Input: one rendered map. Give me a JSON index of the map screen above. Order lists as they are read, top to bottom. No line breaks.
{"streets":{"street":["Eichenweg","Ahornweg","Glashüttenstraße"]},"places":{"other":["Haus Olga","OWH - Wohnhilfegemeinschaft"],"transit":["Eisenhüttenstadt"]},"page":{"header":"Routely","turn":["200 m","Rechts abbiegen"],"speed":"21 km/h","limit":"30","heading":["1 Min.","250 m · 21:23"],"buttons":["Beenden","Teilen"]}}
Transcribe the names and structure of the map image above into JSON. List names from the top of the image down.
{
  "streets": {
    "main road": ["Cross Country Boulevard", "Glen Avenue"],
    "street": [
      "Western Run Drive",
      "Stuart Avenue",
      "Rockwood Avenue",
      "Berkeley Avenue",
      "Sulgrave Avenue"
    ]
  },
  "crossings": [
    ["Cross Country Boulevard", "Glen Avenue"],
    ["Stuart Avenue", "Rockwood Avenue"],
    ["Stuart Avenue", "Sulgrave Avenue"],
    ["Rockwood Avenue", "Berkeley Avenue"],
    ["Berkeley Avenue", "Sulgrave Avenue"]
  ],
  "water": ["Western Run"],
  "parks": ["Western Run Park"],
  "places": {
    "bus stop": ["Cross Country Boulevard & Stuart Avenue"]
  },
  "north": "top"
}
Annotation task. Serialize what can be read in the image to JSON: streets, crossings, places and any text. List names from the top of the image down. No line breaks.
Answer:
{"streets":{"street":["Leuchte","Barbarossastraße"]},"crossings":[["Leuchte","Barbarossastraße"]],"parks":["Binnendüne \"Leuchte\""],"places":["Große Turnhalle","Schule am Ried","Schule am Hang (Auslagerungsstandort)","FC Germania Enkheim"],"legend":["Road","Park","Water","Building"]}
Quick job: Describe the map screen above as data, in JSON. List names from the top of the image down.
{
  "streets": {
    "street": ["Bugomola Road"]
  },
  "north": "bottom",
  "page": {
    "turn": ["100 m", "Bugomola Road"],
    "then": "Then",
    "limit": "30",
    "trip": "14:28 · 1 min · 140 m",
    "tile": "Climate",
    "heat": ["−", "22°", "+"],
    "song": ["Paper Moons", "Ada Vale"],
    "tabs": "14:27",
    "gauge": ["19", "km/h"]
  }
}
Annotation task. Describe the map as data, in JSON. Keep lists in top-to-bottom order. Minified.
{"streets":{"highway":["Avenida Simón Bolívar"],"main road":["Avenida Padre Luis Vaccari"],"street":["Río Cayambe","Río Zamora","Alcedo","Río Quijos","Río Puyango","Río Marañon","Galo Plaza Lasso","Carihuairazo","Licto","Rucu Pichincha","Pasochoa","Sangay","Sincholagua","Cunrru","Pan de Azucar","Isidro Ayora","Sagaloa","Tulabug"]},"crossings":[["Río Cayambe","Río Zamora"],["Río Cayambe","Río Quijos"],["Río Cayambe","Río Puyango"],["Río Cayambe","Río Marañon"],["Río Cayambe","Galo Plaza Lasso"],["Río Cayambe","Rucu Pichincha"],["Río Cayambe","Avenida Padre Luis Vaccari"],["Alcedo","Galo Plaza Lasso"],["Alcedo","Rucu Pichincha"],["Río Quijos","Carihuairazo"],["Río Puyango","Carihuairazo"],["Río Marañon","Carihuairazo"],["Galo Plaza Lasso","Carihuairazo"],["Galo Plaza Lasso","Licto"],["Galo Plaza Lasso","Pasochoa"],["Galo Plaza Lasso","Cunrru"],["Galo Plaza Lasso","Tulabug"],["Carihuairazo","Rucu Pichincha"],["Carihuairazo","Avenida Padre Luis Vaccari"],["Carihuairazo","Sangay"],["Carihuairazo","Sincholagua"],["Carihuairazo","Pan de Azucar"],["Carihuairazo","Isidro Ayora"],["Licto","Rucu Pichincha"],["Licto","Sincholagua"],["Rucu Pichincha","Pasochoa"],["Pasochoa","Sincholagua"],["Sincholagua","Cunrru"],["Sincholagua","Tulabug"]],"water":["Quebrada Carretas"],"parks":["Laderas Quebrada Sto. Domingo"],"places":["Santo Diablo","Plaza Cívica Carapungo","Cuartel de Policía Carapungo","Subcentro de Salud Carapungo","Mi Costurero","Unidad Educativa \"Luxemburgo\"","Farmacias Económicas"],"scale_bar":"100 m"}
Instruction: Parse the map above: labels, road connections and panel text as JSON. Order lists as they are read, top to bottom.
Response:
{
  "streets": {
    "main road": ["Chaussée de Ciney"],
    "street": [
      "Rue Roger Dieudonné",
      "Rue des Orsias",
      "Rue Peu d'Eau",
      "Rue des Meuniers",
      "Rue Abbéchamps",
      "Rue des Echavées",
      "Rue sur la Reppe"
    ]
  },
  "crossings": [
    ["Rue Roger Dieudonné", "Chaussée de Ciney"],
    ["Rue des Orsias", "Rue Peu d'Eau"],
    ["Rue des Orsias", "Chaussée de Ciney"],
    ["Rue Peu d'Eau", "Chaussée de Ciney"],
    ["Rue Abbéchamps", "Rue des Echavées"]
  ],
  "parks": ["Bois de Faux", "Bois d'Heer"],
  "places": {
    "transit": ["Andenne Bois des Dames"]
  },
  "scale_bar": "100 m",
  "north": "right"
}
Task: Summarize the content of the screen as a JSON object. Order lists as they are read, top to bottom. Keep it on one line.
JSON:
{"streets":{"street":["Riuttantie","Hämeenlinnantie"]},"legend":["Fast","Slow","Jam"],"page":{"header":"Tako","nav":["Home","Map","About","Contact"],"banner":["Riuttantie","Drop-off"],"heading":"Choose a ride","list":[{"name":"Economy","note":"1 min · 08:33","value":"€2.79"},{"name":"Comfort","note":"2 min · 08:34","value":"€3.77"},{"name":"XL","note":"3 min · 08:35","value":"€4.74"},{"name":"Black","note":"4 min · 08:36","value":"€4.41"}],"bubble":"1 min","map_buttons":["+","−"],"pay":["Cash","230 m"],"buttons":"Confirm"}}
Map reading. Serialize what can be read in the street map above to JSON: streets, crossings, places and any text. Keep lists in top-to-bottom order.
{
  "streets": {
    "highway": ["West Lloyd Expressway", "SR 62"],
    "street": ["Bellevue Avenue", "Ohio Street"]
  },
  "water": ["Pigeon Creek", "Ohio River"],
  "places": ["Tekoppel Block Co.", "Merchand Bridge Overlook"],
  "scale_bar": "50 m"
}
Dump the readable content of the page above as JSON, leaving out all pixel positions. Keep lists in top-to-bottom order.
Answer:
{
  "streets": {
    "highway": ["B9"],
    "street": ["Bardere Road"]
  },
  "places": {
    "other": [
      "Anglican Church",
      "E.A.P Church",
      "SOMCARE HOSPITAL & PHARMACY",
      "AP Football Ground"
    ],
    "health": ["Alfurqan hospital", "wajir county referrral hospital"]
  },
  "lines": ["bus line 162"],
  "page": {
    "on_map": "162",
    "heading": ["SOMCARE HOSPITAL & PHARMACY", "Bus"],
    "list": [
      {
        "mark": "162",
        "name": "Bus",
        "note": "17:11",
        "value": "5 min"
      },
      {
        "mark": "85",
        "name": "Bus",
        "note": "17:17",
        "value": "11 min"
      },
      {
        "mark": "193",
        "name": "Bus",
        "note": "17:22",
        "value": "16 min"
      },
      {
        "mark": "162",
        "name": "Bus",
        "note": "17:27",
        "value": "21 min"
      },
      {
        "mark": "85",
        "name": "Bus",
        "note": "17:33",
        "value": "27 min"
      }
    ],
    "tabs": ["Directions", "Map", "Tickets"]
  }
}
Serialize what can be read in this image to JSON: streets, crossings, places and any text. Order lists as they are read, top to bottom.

○ ○ ○ ○ ○ ○ ○

▸ Problem details: Copy out the material above in its entirety, exactly.

▸ Result of this exercise:
Input: one rendered map. Give me a JSON index of the map screen above. Order lists as they are read, top to bottom. No line breaks.
{"streets":{"street":["Eichenweg","Ahornweg","Glashüttenstraße"]},"places":{"other":["Haus Olga","OWH - Wohnhilfegemeinschaft"],"transit":["Eisenhüttenstadt"]},"page":{"header":"Routely","turn":["200 m","Rechts abbiegen"],"speed":"21 km/h","limit":"30","heading":["1 Min.","250 m · 21:23"],"buttons":["Beenden","Teilen"]}}
Transcribe the names and structure of the map image above into JSON. List names from the top of the image down.
{
  "streets": {
    "main road": ["Cross Country Boulevard", "Glen Avenue"],
    "street": [
      "Western Run Drive",
      "Stuart Avenue",
      "Rockwood Avenue",
      "Berkeley Avenue",
      "Sulgrave Avenue"
    ]
  },
  "crossings": [
    ["Cross Country Boulevard", "Glen Avenue"],
    ["Stuart Avenue", "Rockwood Avenue"],
    ["Stuart Avenue", "Sulgrave Avenue"],
    ["Rockwood Avenue", "Berkeley Avenue"],
    ["Berkeley Avenue", "Sulgrave Avenue"]
  ],
  "water": ["Western Run"],
  "parks": ["Western Run Park"],
  "places": {
    "bus stop": ["Cross Country Boulevard & Stuart Avenue"]
  },
  "north": "top"
}
Annotation task. Serialize what can be read in the image to JSON: streets, crossings, places and any text. List names from the top of the image down. No line breaks.
Answer:
{"streets":{"street":["Leuchte","Barbarossastraße"]},"crossings":[["Leuchte","Barbarossastraße"]],"parks":["Binnendüne \"Leuchte\""],"places":["Große Turnhalle","Schule am Ried","Schule am Hang (Auslagerungsstandort)","FC Germania Enkheim"],"legend":["Road","Park","Water","Building"]}
Quick job: Describe the map screen above as data, in JSON. List names from the top of the image down.
{
  "streets": {
    "street": ["Bugomola Road"]
  },
  "north": "bottom",
  "page": {
    "turn": ["100 m", "Bugomola Road"],
    "then": "Then",
    "limit": "30",
    "trip": "14:28 · 1 min · 140 m",
    "tile": "Climate",
    "heat": ["−", "22°", "+"],
    "song": ["Paper Moons", "Ada Vale"],
    "tabs": "14:27",
    "gauge": ["19", "km/h"]
  }
}
Annotation task. Describe the map as data, in JSON. Keep lists in top-to-bottom order. Minified.
{"streets":{"highway":["Avenida Simón Bolívar"],"main road":["Avenida Padre Luis Vaccari"],"street":["Río Cayambe","Río Zamora","Alcedo","Río Quijos","Río Puyango","Río Marañon","Galo Plaza Lasso","Carihuairazo","Licto","Rucu Pichincha","Pasochoa","Sangay","Sincholagua","Cunrru","Pan de Azucar","Isidro Ayora","Sagaloa","Tulabug"]},"crossings":[["Río Cayambe","Río Zamora"],["Río Cayambe","Río Quijos"],["Río Cayambe","Río Puyango"],["Río Cayambe","Río Marañon"],["Río Cayambe","Galo Plaza Lasso"],["Río Cayambe","Rucu Pichincha"],["Río Cayambe","Avenida Padre Luis Vaccari"],["Alcedo","Galo Plaza Lasso"],["Alcedo","Rucu Pichincha"],["Río Quijos","Carihuairazo"],["Río Puyango","Carihuairazo"],["Río Marañon","Carihuairazo"],["Galo Plaza Lasso","Carihuairazo"],["Galo Plaza Lasso","Licto"],["Galo Plaza Lasso","Pasochoa"],["Galo Plaza Lasso","Cunrru"],["Galo Plaza Lasso","Tulabug"],["Carihuairazo","Rucu Pichincha"],["Carihuairazo","Avenida Padre Luis Vaccari"],["Carihuairazo","Sangay"],["Carihuairazo","Sincholagua"],["Carihuairazo","Pan de Azucar"],["Carihuairazo","Isidro Ayora"],["Licto","Rucu Pichincha"],["Licto","Sincholagua"],["Rucu Pichincha","Pasochoa"],["Pasochoa","Sincholagua"],["Sincholagua","Cunrru"],["Sincholagua","Tulabug"]],"water":["Quebrada Carretas"],"parks":["Laderas Quebrada Sto. Domingo"],"places":["Santo Diablo","Plaza Cívica Carapungo","Cuartel de Policía Carapungo","Subcentro de Salud Carapungo","Mi Costurero","Unidad Educativa \"Luxemburgo\"","Farmacias Económicas"],"scale_bar":"100 m"}
Instruction: Parse the map above: labels, road connections and panel text as JSON. Order lists as they are read, top to bottom.
Response:
{
  "streets": {
    "main road": ["Chaussée de Ciney"],
    "street": [
      "Rue Roger Dieudonné",
      "Rue des Orsias",
      "Rue Peu d'Eau",
      "Rue des Meuniers",
      "Rue Abbéchamps",
      "Rue des Echavées",
      "Rue sur la Reppe"
    ]
  },
  "crossings": [
    ["Rue Roger Dieudonné", "Chaussée de Ciney"],
    ["Rue des Orsias", "Rue Peu d'Eau"],
    ["Rue des Orsias", "Chaussée de Ciney"],
    ["Rue Peu d'Eau", "Chaussée de Ciney"],
    ["Rue Abbéchamps", "Rue des Echavées"]
  ],
  "parks": ["Bois de Faux", "Bois d'Heer"],
  "places": {
    "transit": ["Andenne Bois des Dames"]
  },
  "scale_bar": "100 m",
  "north": "right"
}
Task: Summarize the content of the screen as a JSON object. Order lists as they are read, top to bottom. Keep it on one line.
JSON:
{"streets":{"street":["Riuttantie","Hämeenlinnantie"]},"legend":["Fast","Slow","Jam"],"page":{"header":"Tako","nav":["Home","Map","About","Contact"],"banner":["Riuttantie","Drop-off"],"heading":"Choose a ride","list":[{"name":"Economy","note":"1 min · 08:33","value":"€2.79"},{"name":"Comfort","note":"2 min · 08:34","value":"€3.77"},{"name":"XL","note":"3 min · 08:35","value":"€4.74"},{"name":"Black","note":"4 min · 08:36","value":"€4.41"}],"bubble":"1 min","map_buttons":["+","−"],"pay":["Cash","230 m"],"buttons":"Confirm"}}
Map reading. Serialize what can be read in the street map above to JSON: streets, crossings, places and any text. Keep lists in top-to-bottom order.
{
  "streets": {
    "highway": ["West Lloyd Expressway", "SR 62"],
    "street": ["Bellevue Avenue", "Ohio Street"]
  },
  "water": ["Pigeon Creek", "Ohio River"],
  "places": ["Tekoppel Block Co.", "Merchand Bridge Overlook"],
  "scale_bar": "50 m"
}
Dump the readable content of the page above as JSON, leaving out all pixel positions. Keep lists in top-to-bottom order.
Answer:
{
  "streets": {
    "highway": ["B9"],
    "street": ["Bardere Road"]
  },
  "places": {
    "other": [
      "Anglican Church",
      "E.A.P Church",
      "SOMCARE HOSPITAL & PHARMACY",
      "AP Football Ground"
    ],
    "health": ["Alfurqan hospital", "wajir county referrral hospital"]
  },
  "lines": ["bus line 162"],
  "page": {
    "on_map": "162",
    "heading": ["SOMCARE HOSPITAL & PHARMACY", "Bus"],
    "list": [
      {
        "mark": "162",
        "name": "Bus",
        "note": "17:11",
        "value": "5 min"
      },
      {
        "mark": "85",
        "name": "Bus",
        "note": "17:17",
        "value": "11 min"
      },
      {
        "mark": "193",
        "name": "Bus",
        "note": "17:22",
        "value": "16 min"
      },
      {
        "mark": "162",
        "name": "Bus",
        "note": "17:27",
        "value": "21 min"
      },
      {
        "mark": "85",
        "name": "Bus",
        "note": "17:33",
        "value": "27 min"
      }
    ],
    "tabs": ["Directions", "Map", "Tickets"]
  }
}
Serialize what can be read in this image to JSON: streets, crossings, places and any text. Order lists as they are read, top to bottom.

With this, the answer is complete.